Once we have the web API in place, we will have an endpoint that can be taken advantage of from a variety of use cases. In fact, in the next part, we’ll build a Xamarin.Forms mobile application that uses that API to control the connected coffee pot from a mobile device:
The sample code for the entire connected coffee maker project can be found in the Netduino_Samples/Connected_CoffeeMaker repo. The code that runs on the Netduino is in the ApplianceHost app folder. That’s the code we’ll be examining here.
Introducing Maple Web Server
In order to expose the web API to allow remote control of our coffee maker, we need a web server to host it. So we’re introducing a purpose-built web server for Netduino; Maple Server.
Maple is an open source, ultra-lightweight, JSON enabled, RESTful web server built specifically for Netduino devices with network capability. It’s also published as a nuget package, so it’s incredibly easy to add to your projects. We purpose-built it for Netduino; it’s incredibly simple, fast, and super easy to use. It should run without issue on the N3 Ethernet, N3 Wifi, and N2+ models.
Request Handlers
Maple web API endpoints are defined by creating custom classes that inherit from RequestHandlerBase
. Maple uses reflection to create urls based on the method names in those custom classes. It supports both the get
and post
verbs and method names must be prefixed with either one of those strings in order to be automatically made into an endpoint.
For example, the following RequestHandler
class exposes three URL endpoints, /Status
, /TurnOn
, and /TurnOff
. As the method names indicate, the the Status endpoint accepts get requests, and the power control methods (TurnOn
and TurnOff
) are posts:
using System;
using Microsoft.SPOT;
using Maple;
using System.Net;
using System.Collections;
namespace ApplianceHost
{
public class RequestHandler : RequestHandlerBase
{
private static bool _isPowerOn;
public RequestHandler(HttpListenerContext context) : base(context)
{
}
public void getStatus()
{
StatusResponse();
}
public void postTurnOn()
{
TogglePower(true);
StatusResponse();
}
public void postTurnOff()
{
TogglePower(false);
StatusResponse();
}
private void TogglePower(bool val)
{
_isPowerOn = val;
Ports.ONBOARD_LED.Write(val);
Ports.GPIO_PIN_D1.Write(val);
}
private void StatusResponse()
{
this.Context.Response.ContentType = "application/json";
this.Context.Response.StatusCode = 200;
Hashtable result = new Hashtable {
{ "isPowerOn", _isPowerOn.ToString().ToLower() }
};
this.Send(result);
}
}
}
When those endpoints are invoked, the appropriate method is called. In the case of our control server; the getStatus
method returns a JSON formatted message containing the current on/off state of the relay, the postTurnOn
method turns the relay on, and the postTurnOff
method turns the relay off. postTurnOn
and postTurnOff
also keep the onboard LED in synch with the power to the relay as an indicator.

__Data provided__
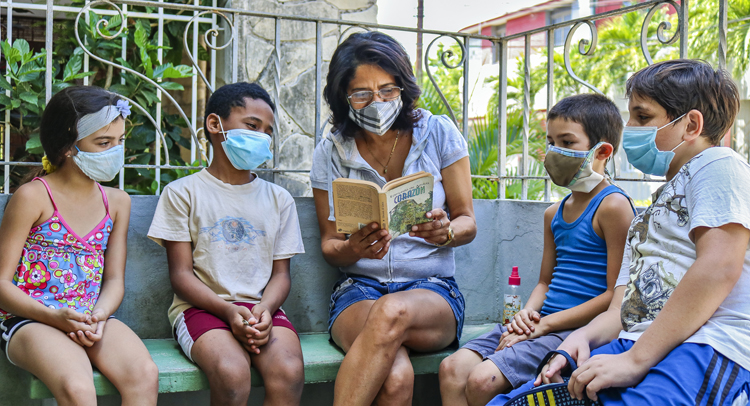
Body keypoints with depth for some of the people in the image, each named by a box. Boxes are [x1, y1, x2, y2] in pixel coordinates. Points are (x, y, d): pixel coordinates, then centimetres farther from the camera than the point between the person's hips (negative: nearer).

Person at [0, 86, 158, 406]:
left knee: (145, 375, -26)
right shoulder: (32, 197, -3)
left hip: (91, 320, 4)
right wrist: (55, 317, -20)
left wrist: (99, 316, -12)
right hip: (31, 319, -4)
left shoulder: (117, 202, 12)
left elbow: (114, 279, 10)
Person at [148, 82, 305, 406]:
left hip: (261, 308, 3)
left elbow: (280, 273, 12)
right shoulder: (182, 193, 8)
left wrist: (264, 309, -11)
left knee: (289, 373, -29)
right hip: (201, 306, -2)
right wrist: (229, 310, -16)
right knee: (232, 374, -33)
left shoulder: (279, 199, 18)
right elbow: (181, 274, 1)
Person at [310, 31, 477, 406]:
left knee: (393, 311, -39)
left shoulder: (438, 134, 2)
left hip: (432, 290, 0)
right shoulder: (330, 154, 3)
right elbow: (329, 244, 7)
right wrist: (353, 250, -18)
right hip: (358, 288, 0)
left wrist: (444, 232, -19)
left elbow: (467, 222, 6)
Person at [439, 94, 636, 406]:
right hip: (541, 324, 8)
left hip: (576, 330, -8)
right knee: (452, 368, -8)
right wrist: (527, 313, 0)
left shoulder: (613, 206, -8)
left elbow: (617, 294, -14)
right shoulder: (554, 213, 18)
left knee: (483, 380, -23)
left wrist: (545, 324, -15)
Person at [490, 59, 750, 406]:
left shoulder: (718, 164, 2)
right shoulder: (646, 218, 30)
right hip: (634, 347, 8)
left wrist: (635, 360, -18)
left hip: (704, 348, -8)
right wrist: (582, 337, -3)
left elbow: (719, 267, -15)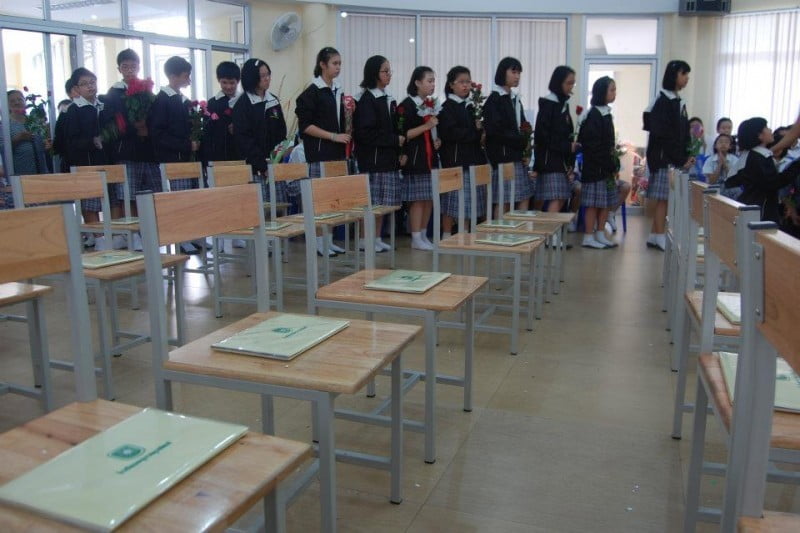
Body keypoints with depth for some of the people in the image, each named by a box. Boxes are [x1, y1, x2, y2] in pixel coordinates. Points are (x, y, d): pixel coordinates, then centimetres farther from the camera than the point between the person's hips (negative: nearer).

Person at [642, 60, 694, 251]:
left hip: (676, 158, 8)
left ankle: (654, 236, 12)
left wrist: (686, 156, 5)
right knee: (664, 198, -5)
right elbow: (662, 134, -16)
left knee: (663, 199, 8)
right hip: (664, 157, -8)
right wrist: (681, 159, -13)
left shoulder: (678, 102, 18)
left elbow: (683, 133, 18)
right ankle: (659, 237, 0)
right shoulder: (663, 101, -9)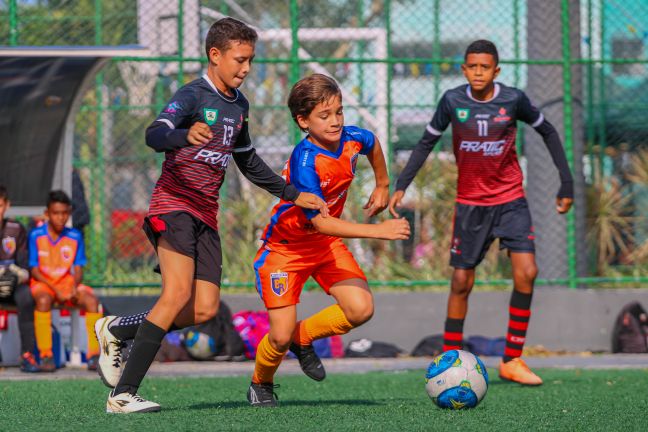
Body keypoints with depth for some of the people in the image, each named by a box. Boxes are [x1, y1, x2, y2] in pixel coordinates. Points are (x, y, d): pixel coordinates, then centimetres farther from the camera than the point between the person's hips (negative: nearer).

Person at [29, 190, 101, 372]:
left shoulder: (75, 236, 2)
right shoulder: (36, 235, -6)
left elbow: (78, 269, 3)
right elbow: (34, 271, -6)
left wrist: (75, 288, -18)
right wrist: (55, 290, -18)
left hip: (68, 284, 3)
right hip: (43, 283, -3)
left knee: (91, 300, -26)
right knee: (43, 300, -38)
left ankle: (94, 355, -23)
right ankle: (45, 356, -33)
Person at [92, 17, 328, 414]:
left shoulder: (239, 105, 16)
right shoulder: (193, 95, -9)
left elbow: (248, 162, 30)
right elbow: (155, 135, -28)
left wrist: (293, 195, 28)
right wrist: (186, 135, -49)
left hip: (207, 214, 8)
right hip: (175, 204, -8)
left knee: (205, 309, -5)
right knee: (178, 294, -22)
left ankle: (116, 330, 16)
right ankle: (122, 395, -20)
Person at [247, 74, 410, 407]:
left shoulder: (351, 139, -12)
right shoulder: (305, 161, -32)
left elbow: (372, 143, 15)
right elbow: (320, 222, -37)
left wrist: (382, 186, 22)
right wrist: (379, 231, -41)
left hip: (327, 243, 6)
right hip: (285, 248, -6)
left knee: (361, 310, -14)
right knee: (280, 336, -9)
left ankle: (303, 336, 15)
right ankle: (261, 384, 24)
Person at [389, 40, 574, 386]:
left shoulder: (513, 100, -8)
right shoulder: (453, 101, -7)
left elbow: (548, 133, 6)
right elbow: (426, 143, 4)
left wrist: (566, 183, 4)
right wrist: (401, 185, -6)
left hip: (511, 201, 0)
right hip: (470, 204, 0)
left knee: (526, 273, -13)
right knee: (462, 283, 2)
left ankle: (512, 360, -3)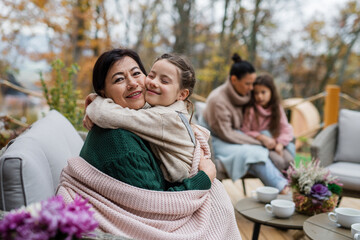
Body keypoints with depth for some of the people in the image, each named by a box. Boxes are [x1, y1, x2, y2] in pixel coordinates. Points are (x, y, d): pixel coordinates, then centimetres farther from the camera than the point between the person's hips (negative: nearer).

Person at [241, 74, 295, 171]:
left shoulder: (277, 108, 4)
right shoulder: (250, 110, -11)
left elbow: (286, 129, -1)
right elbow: (244, 131, -12)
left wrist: (280, 143, -19)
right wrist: (261, 137, -24)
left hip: (275, 143, 5)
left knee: (289, 160, -22)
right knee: (279, 161, -29)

__Your assignment__
List every namespace brought in by a using directive in the code sample from the Maple web server text. The entries have no connection to the text.

__Expected answer__
System, Microsoft.SPOT, Maple, System.Net, System.Collections